(INFORMATION SUPPLIED Opens)

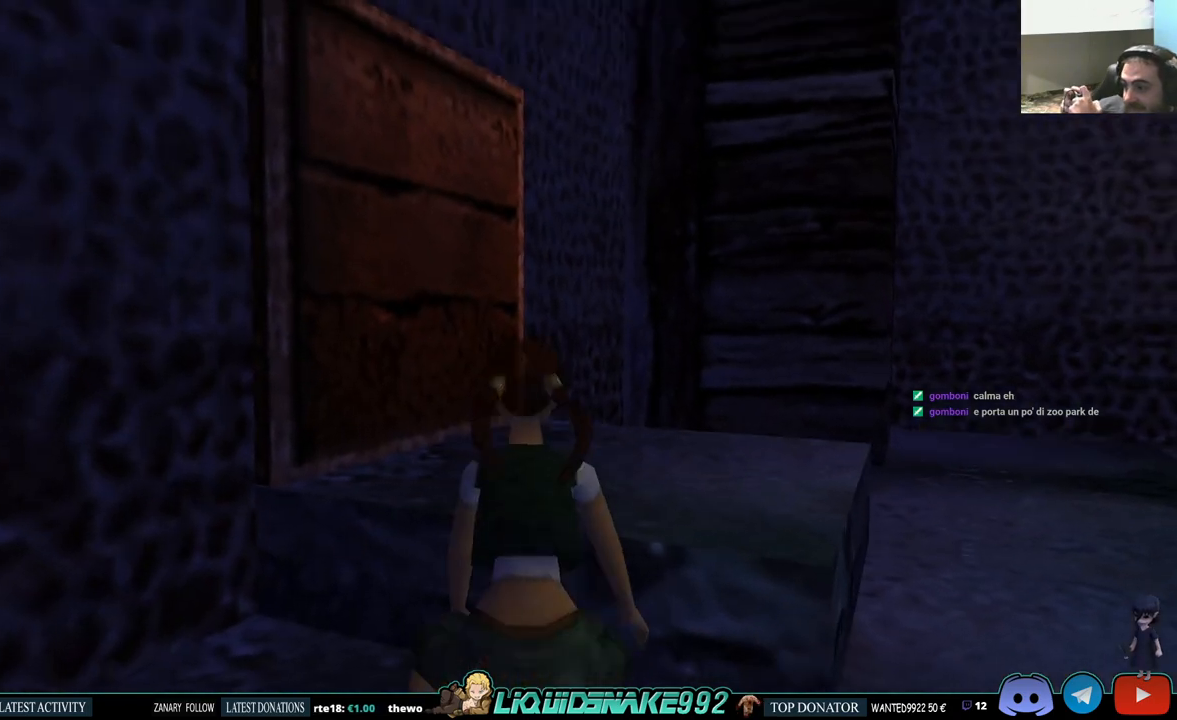
{"buttons": ["L1"], "left_stick": "center", "right_stick": "center", "events": [[317, "DPAD_DOWN", "up"]]}
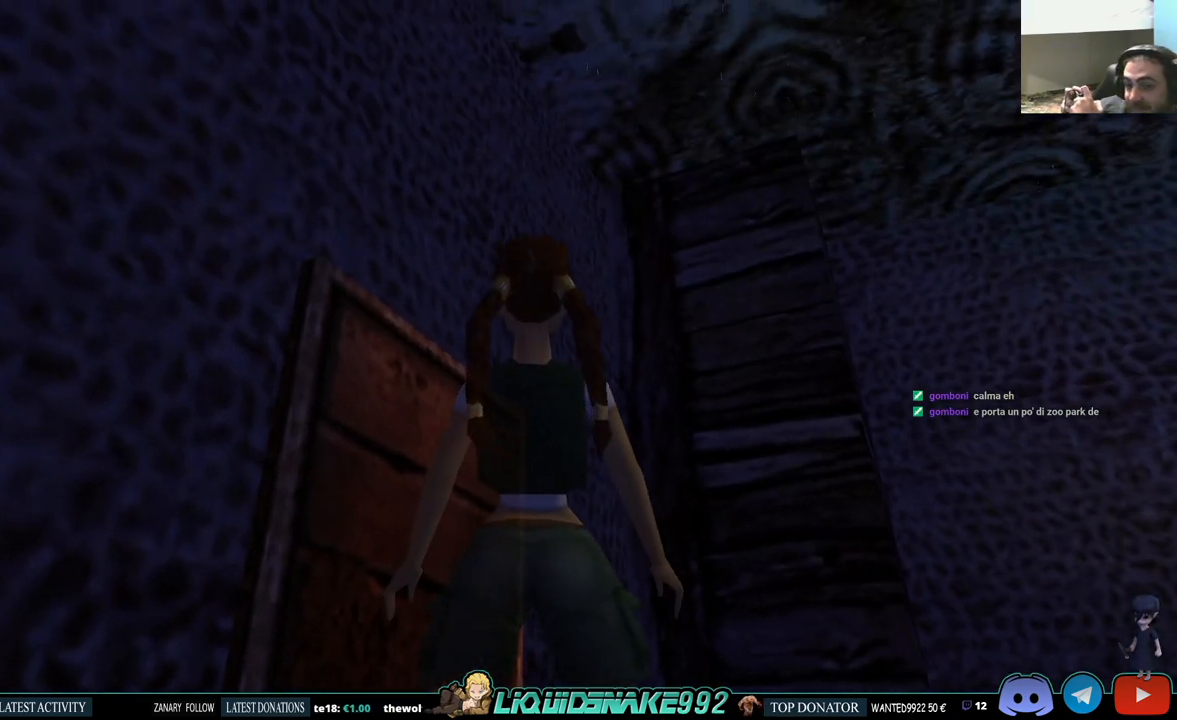
{"buttons": ["DPAD_RIGHT"], "left_stick": "center", "right_stick": "center", "events": [[217, "L1", "up"], [233, "DPAD_RIGHT", "down"]]}
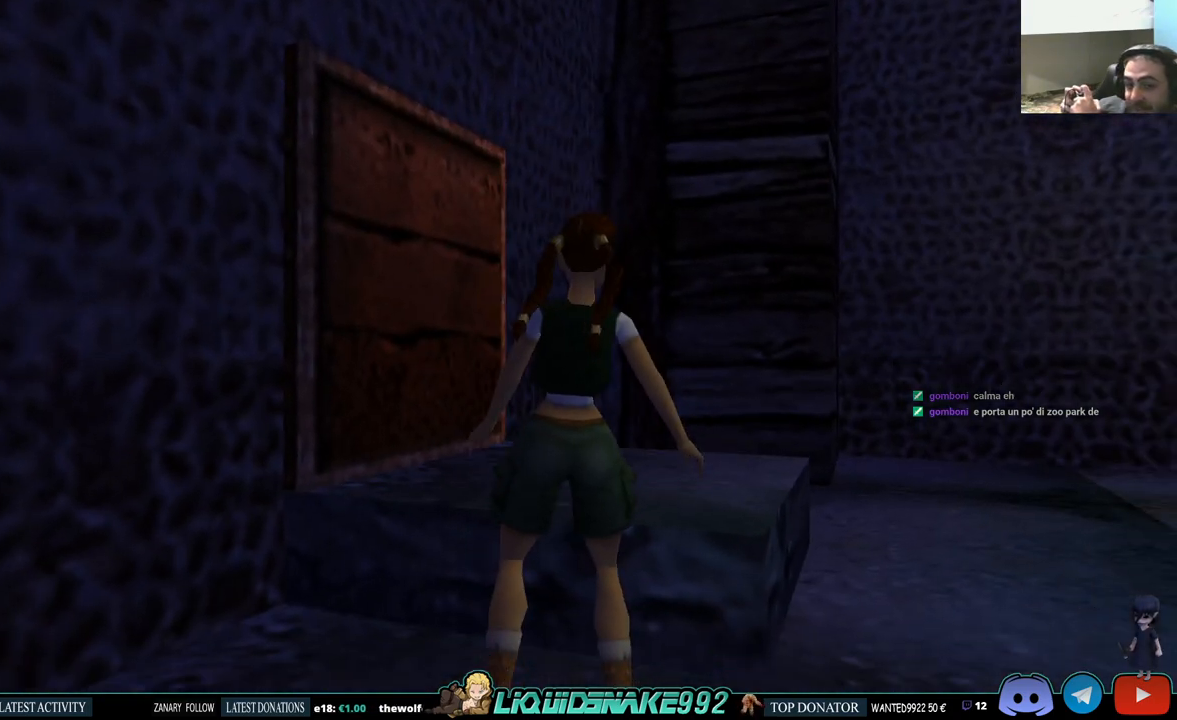
{"buttons": ["DPAD_RIGHT"], "left_stick": "center", "right_stick": "center", "events": []}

(INFORMATION SUPPLIED Closes)

**WORK INSTRUCTIONS**
Could the data above be reproduced exactly, with the pictures left out?

**SOLVED PROBLEM**
{"buttons": ["L1"], "left_stick": "center", "right_stick": "center", "events": [[317, "DPAD_DOWN", "up"]]}
{"buttons": ["DPAD_RIGHT"], "left_stick": "center", "right_stick": "center", "events": [[217, "L1", "up"], [233, "DPAD_RIGHT", "down"]]}
{"buttons": ["DPAD_RIGHT"], "left_stick": "center", "right_stick": "center", "events": []}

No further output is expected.